Still, the question was: fresnels for front lighting?
YES


Les, indeed every theatre is different, but it's just an advice. We rarely use pars for general front lighting for theatre productions... on the other side I use pars for color front / diagonal washes for dance, concert and 'mixed art' applications (and for those it's common practice to use par's). (not trying to start a 'par war'). It was only an advice. When it looks good and works for your theatre (safely), then it sounds like a good solution. All depends on application, design and venue, right?.

We recently took par16 and par36 pinspots to create a moody atmosphere for a certain project, with some haze and in backlighting or diagonal its amazing how the small beams perform short distance.
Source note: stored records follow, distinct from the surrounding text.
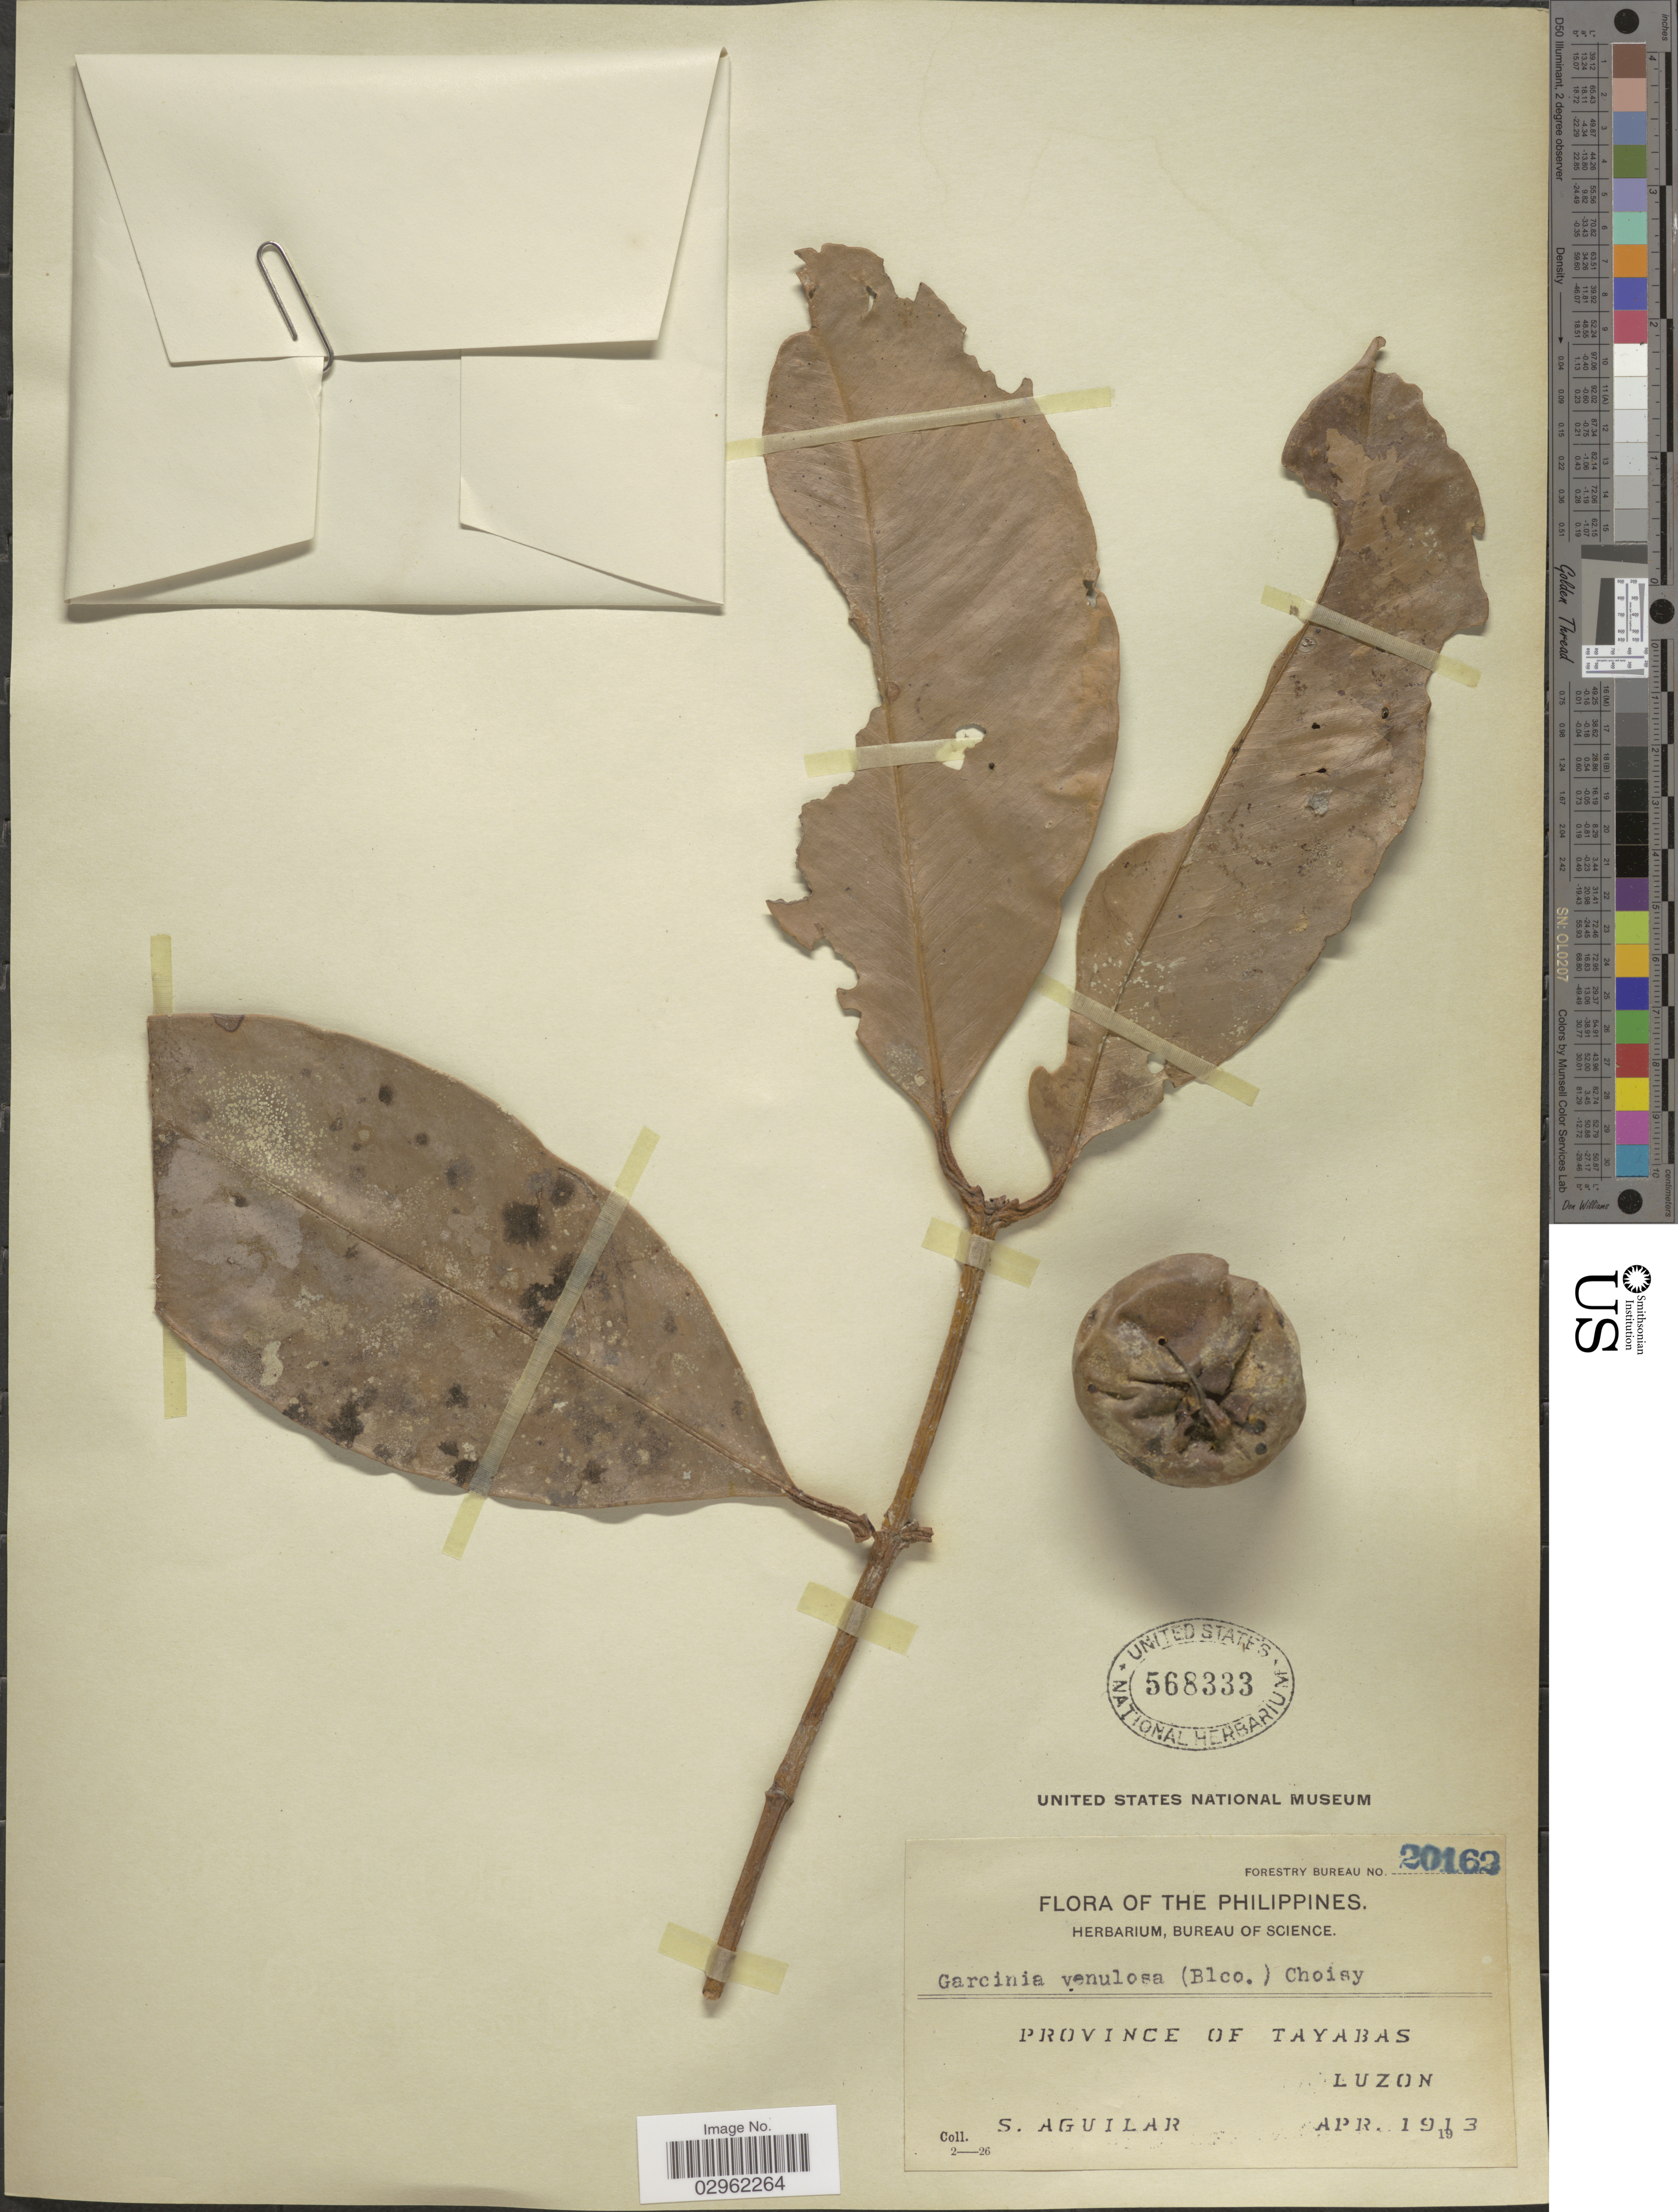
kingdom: Plantae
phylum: Tracheophyta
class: Magnoliopsida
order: Malpighiales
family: Clusiaceae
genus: Garcinia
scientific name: Garcinia venulosa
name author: (Blanco) Choisy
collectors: S. Aguilar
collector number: Forestry Bureau 20162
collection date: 1913-04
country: Philippines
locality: Province of Tayabas, Luzon.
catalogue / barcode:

About the 'ETC house' thing: very true. At my country ETC is not so present at all. Many venues use ADB fixtures, dimmers and consoles over here. http://www.adblighting.com/
Some don't even know ETC...
more ADB, MA, Zero88, Strand, CompuLite


----------



## dramatech (Jul 20, 2009)

I have 10 Selecon Acclaims, and they are light weight zoom from 6* to 60*, very small in size, have great barndoors as an accesory, and put out more light than most 6" fresnels with larger lamps. I think they would be perfect for the throw distance that was stated by the OP. They also have a center of gravity adjustment and a very easy lamp change.
They are manufactured in New Zealand, and I would think would be much easier and less expensive than ETC PARS and PARNels to obtain in Australia.


----------



## JNJ (Jul 20, 2009)

Thank you all for your comments. I feel much better about the fresnels now. It sounds like they will work well for our space.


----------



## Les (Jul 20, 2009)

Jeroen said:


> Les, indeed every theatre is different... ...All depends on application, design and venue, right?.



Absolutely right. The theatre that I am thinking of which is an exception to the "no pars for FOH or house side of proscenium" rule is the Campus Theatre which is about 8 miles from my house. It is a renovated single screen movie house (1949) and has a semi thrust stage. The front of house area lights consist of 24 20* Altman Shakespeares, along with 8 other Shakespeares (per side) in alcove positions. They are usually used as supplementary area lights, color washes, gobo effects, etc. But even further towards the stage is about 24 Altman par 64's, 12 per side which are perpendicular to the stage. When I design shows there I usually gel them in RGBA and use them for front/side color washes and toning. They do great for that (usually I will have 6 of each color per side) and are still considered front of house, yet they don't cause any spill into the house. Maybe I will see if I can find a picture of the place because it is definitely unique and hard to describe!

Here we go:



As you can see, there are 4 par cans visible on the left and right hand sides, but there are 2 more groups of 4 which are out of the frame. These are actually catwalks which span the entire length of the house, which provide access from the booth to back stage (These are not used during performances though). Beyond the plaster line, the catwalks continue, where more par cans are hung as high sides. The rigging they are suspended from actually doubles as the "hand" railing for the catwalks. 

Even further out of frame are the alcoves, set up in a ladder format (4 levels of 2). 
The main front lighting position is right above the photographer's head (he is standing in the booth-which was once the movie house's balcony.

Then there was my old high school, where the only par cans we had front of house were for worklights. I used some a few times to flood the stage with color, but they were very hard to keep from spilling all over the proscenium even with barn doors. Yup, all depends on the venue. Magic in some, caca in others.


----------